I was trying to add results of a for loop into a dataframe as new rows, but it gets an error when there is a new result with more columns than the original dataframe, how could I add the new result with extra columns to the dataframe with adding the extra column names to the original dataframe?
e.g.
original dataframe:
-______A B C
x1 1 1 1
x2 2 2 2
x3 3 3 3
I want to get
-______A B C D
x1 1 1 1 NA
x2 2 2 2 NA
x3 3 3 3 NA
X4 4 4 4 4
I tried rbind (Error in rbind(deparse.level, ...) :
numbers of columns of arguments do not match)
and rbind_fill (Error: All inputs to rbind.fill must be data.frames)
and bind_rows (Argument 2 must have names)
In base R, this can be done by creating a new column 'D' with NA and then assign new row with 4.
df1$D <- NA
df1['x4', ] <- 4
-output
> df1
A B C D
x1 1 1 1 NA
x2 2 2 2 NA
x3 3 3 3 NA
x4 4 4 4 4
Or in a single line
rbind(cbind(df1, D = NA), x4 = 4)
A B C D
x1 1 1 1 NA
x2 2 2 2 NA
x3 3 3 3 NA
x4 4 4 4 4
Regarding the error in bind_rows, it happens when the for loop output is not a named vector
library(dplyr)
> vec1 <- c(4, 4, 4, 4)
> bind_rows(df1, vec1)
Error: Argument 2 must have names.
Run `rlang::last_error()` to see where the error occurred.

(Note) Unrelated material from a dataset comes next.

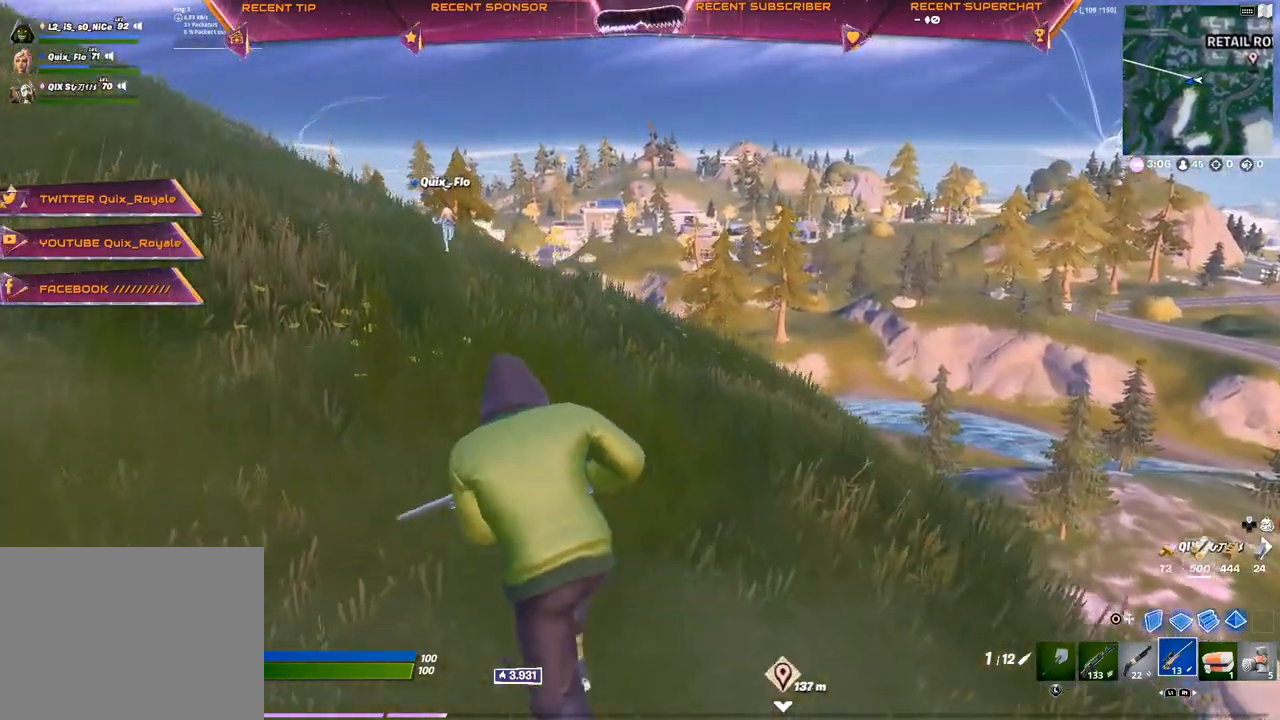
{"buttons": ["L2"], "left_stick": "up-left", "right_stick": "center", "events": [[283, "right_stick", "right"], [383, "L2", "down"], [400, "right_stick", "center"]]}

If it is a named vector, then it should work
> vec1 <- c(A = 4, B = 4, C = 4, D = 4)
> bind_rows(df1, vec1)
A B C D
x1 1 1 1 NA
x2 2 2 2 NA
x3 3 3 3 NA
...4 4 4 4 4
data
df1 <- structure(list(A = 1:3, B = 1:3, C = 1:3),
class = "data.frame", row.names = c("x1",
"x2", "x3"))
You probably have something like this, if you list the elements of your for loop.
(l <- list(x1, x2, x3, x4, x5))
# [[1]]
# [1] 1 1 1
#
# [[2]]
# [1] 2 2 2 2
#
# [[3]]
# [1] 3 3
#
# [[4]]
# [1] 4
#
# [[5]]
# NULL
Multiple elements can be rbinded using a do.call(rbind, .) approach, your problem is, how to rbind multiple elements that differ in length.
There's a `length<-` function with which you may adjust the length of a vector. To know to which length, there's another function, lengths, that gives you the lengths of each list element, where you are interested in the maximum.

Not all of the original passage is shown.